Yaakov Litzman opposes stickers depicting effects of smoking, despite their role in reducing the habit in other countries

Health Minister Yaakov Litzman attends a discussion at the Health committee regarding a reform to ease access to medical cannabis on January 09, 2017. (Yonatan Sindel/Flash90)
Health Minister Yaakov Litzman attends a discussion at the Health committee regarding a reform to ease access to medical cannabis on January 09, 2017. (Yonatan Sindel/Flash90)

Health Minister Yaakov Litzman (United Torah Judaism) has consistently opposed regulation that would have required cigarette manufacturers to place warning pictures on cigarette packages, saying they are “unaesthetic.”

During a series of meetings held by the Knesset on the subject between 2011 and 2014, Litzman voiced his opposition to the idea, despite the recommendations of experts who said the introduction of labels depicting the deleterious effects of smoking helped to reduce the habit in other countries.

At one point he vowed, “With the help of God we won’t approve this,” adding, “We don’t need to disfigure the state with such images,” according to a Channel 2 report Sunday.

Litzman headed up the Health Ministry from 2009 to 2013, despite possessing the official title of deputy health minister during that period. In 2015, after a two-year hiatus for his party in the opposition, during which Yesh Atid’s Yael German served as health minister, he was appointed full health minister.

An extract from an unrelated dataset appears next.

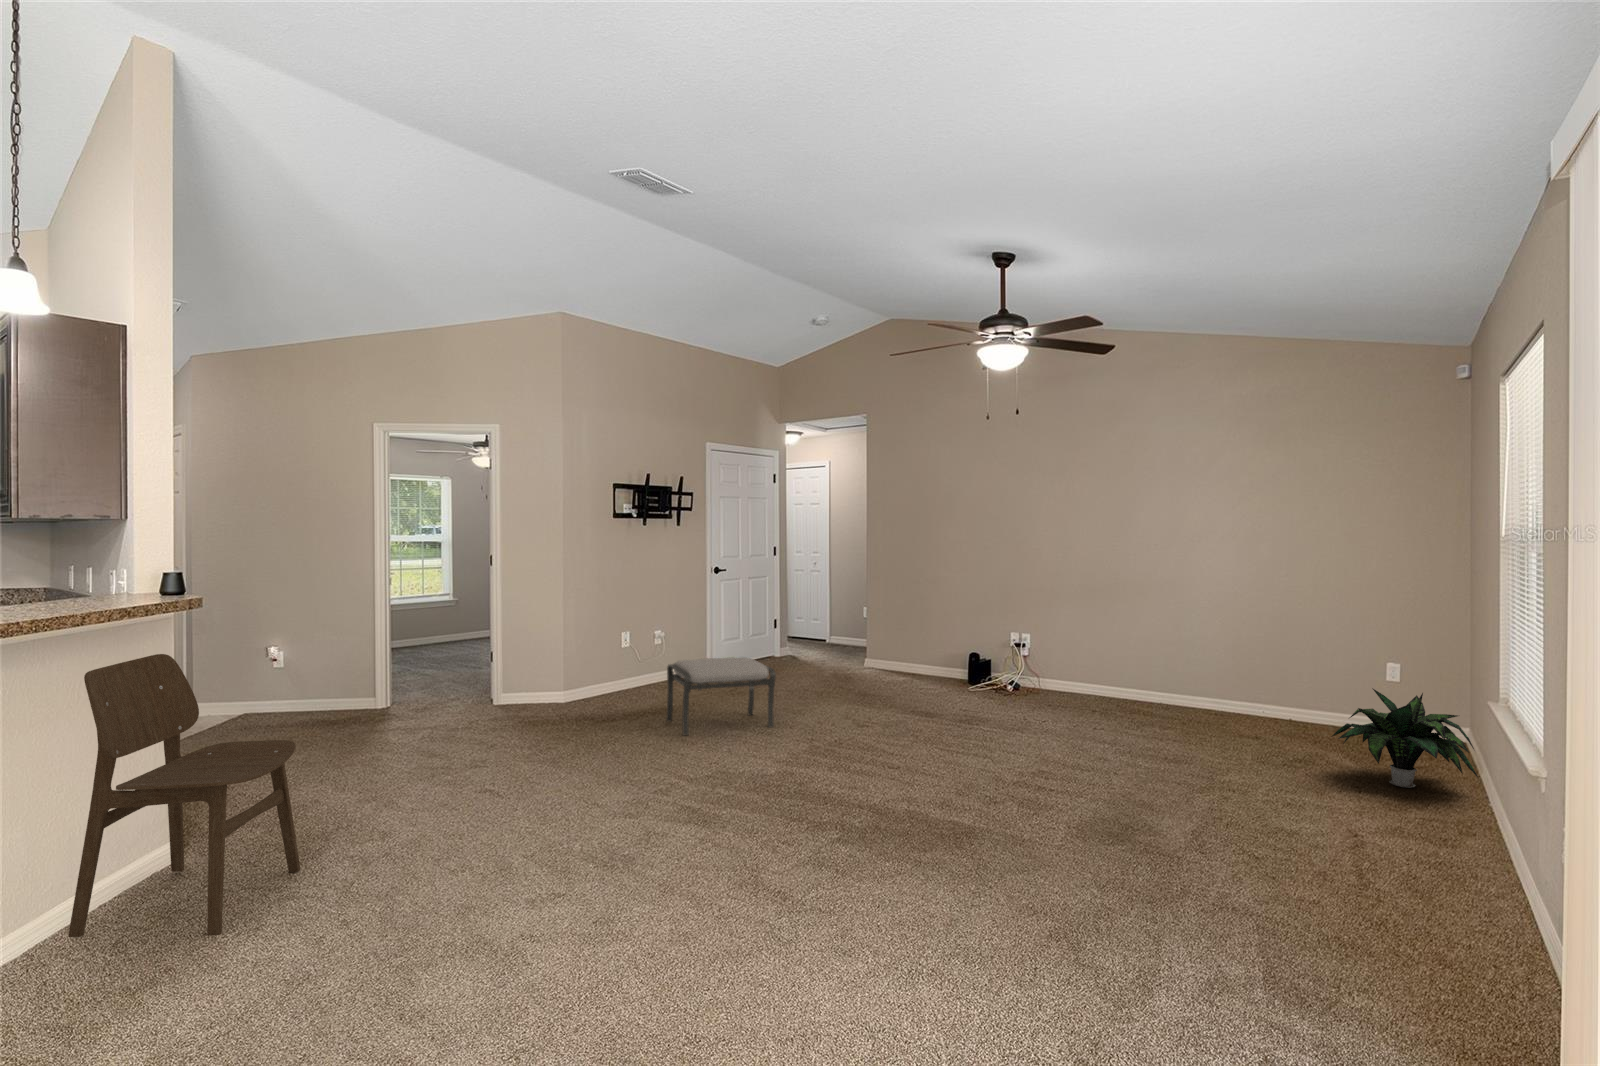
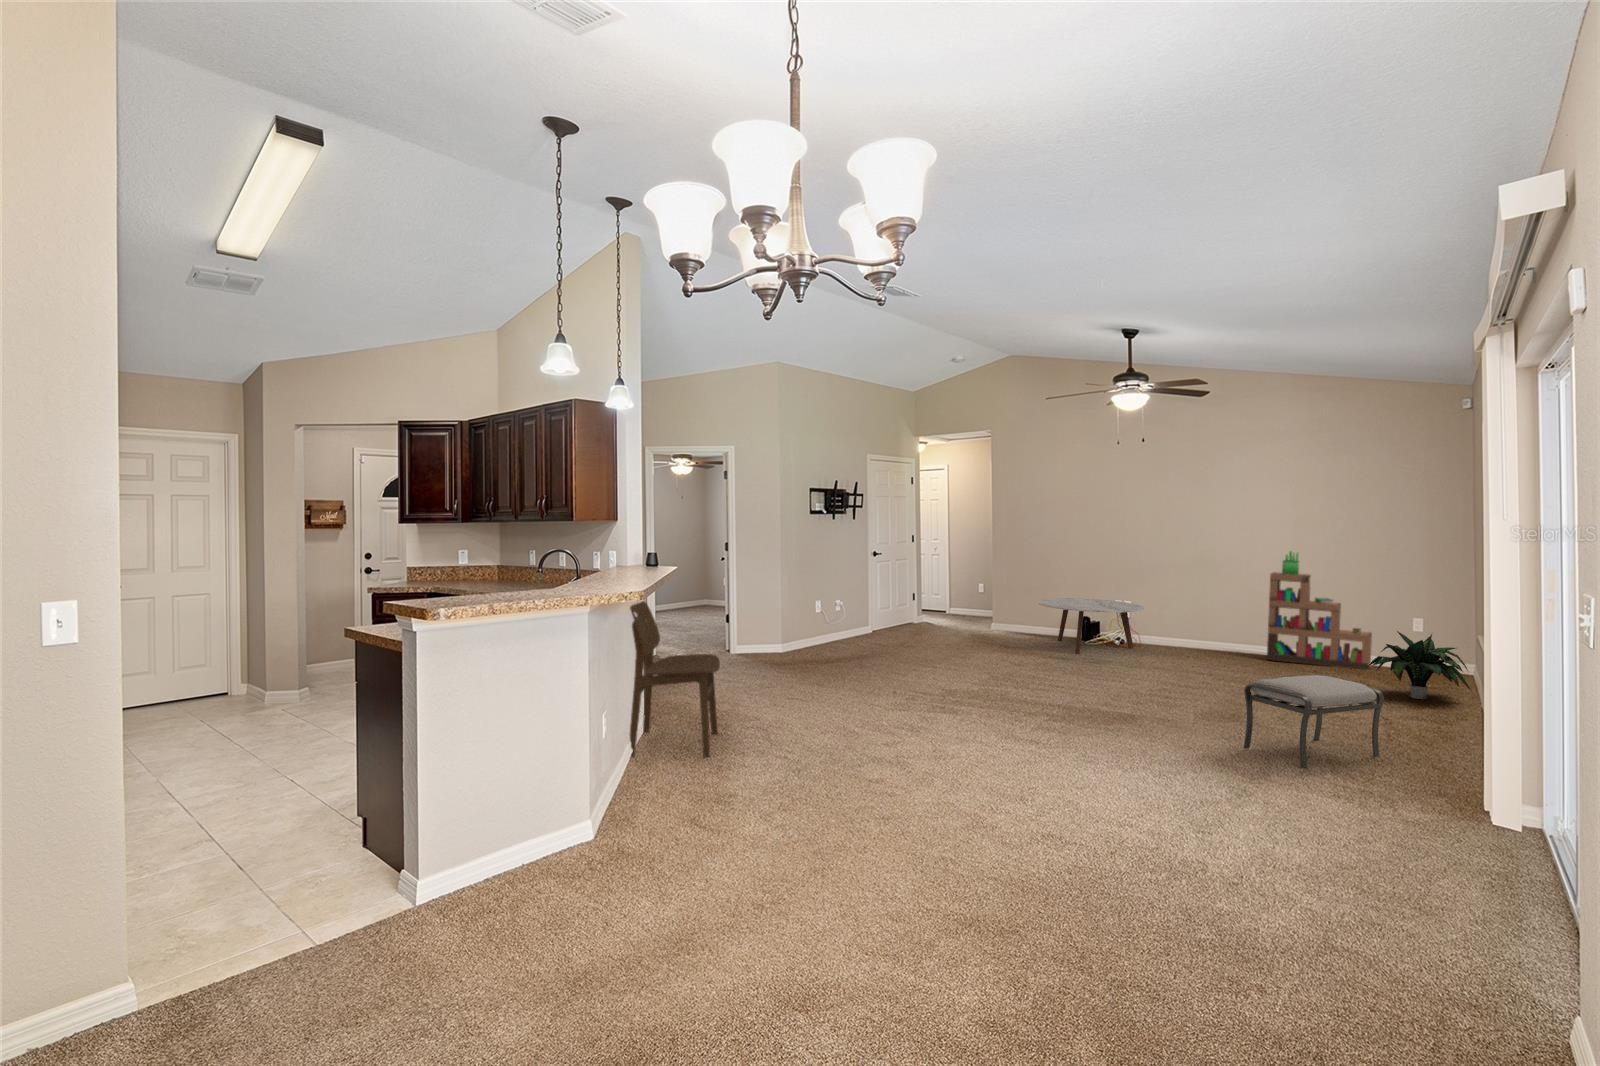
bookshelf: none [1198,570,1334,733] -> present [1267,551,1372,670]
coffee table: none [910,629,1043,705] -> present [1039,598,1144,654]
ottoman: present [666,657,776,735] -> present [1244,675,1384,767]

He vigorously opposed the introduction of warning labels on cigarette packages while deputy minister, a stance he maintained during the tenure of German, who was in favor of the move but was ultimately unable to implement it.

Litzman has recently come under scrutiny for other policies and statements that seemed to serve the interests of the tobacco companies, including hindering some efforts to curb cigarette ads.

A number of countries that have introduced graphic labels depicting the health effects of smoking, most notably Australia, which prohibits any branding on cigarette packages, have seen reductions in the number of cigarette smokers since the measures went into effect.

Israeli women smoke cigarettes while spending time at a cafe in central Tel Aviv. (Kobi Gideon / FLASH90)
Israeli women smoke cigarettes while spending time at a cafe in central Tel Aviv. (Kobi Gideon / FLASH90)

In January, a Health Ministry official told the Knesset’s Special Committee on Drug and Alcohol Abuse that the ministry would take a number of far-reaching steps to curb cigarette consumption in Israel.

Overall, 26 percent of Israeli men smoke cigarettes, a 2015 report found, slightly above the European Union average of 24.2%. However, among Arab men the figure is much higher, at 44%, double the 22% figure among Jewish men.

Among women, just 13.6% of adults smoke cigarettes, a bit below the EU’s 15.5%.

While the number of total cigarettes packs consumed annually in Israel has declined in recent years, according to the Health Ministry, approximately 8,000 Israelis die each year for reasons linked to smoking, among them 700 nonsmokers who are subject to secondhand smoke.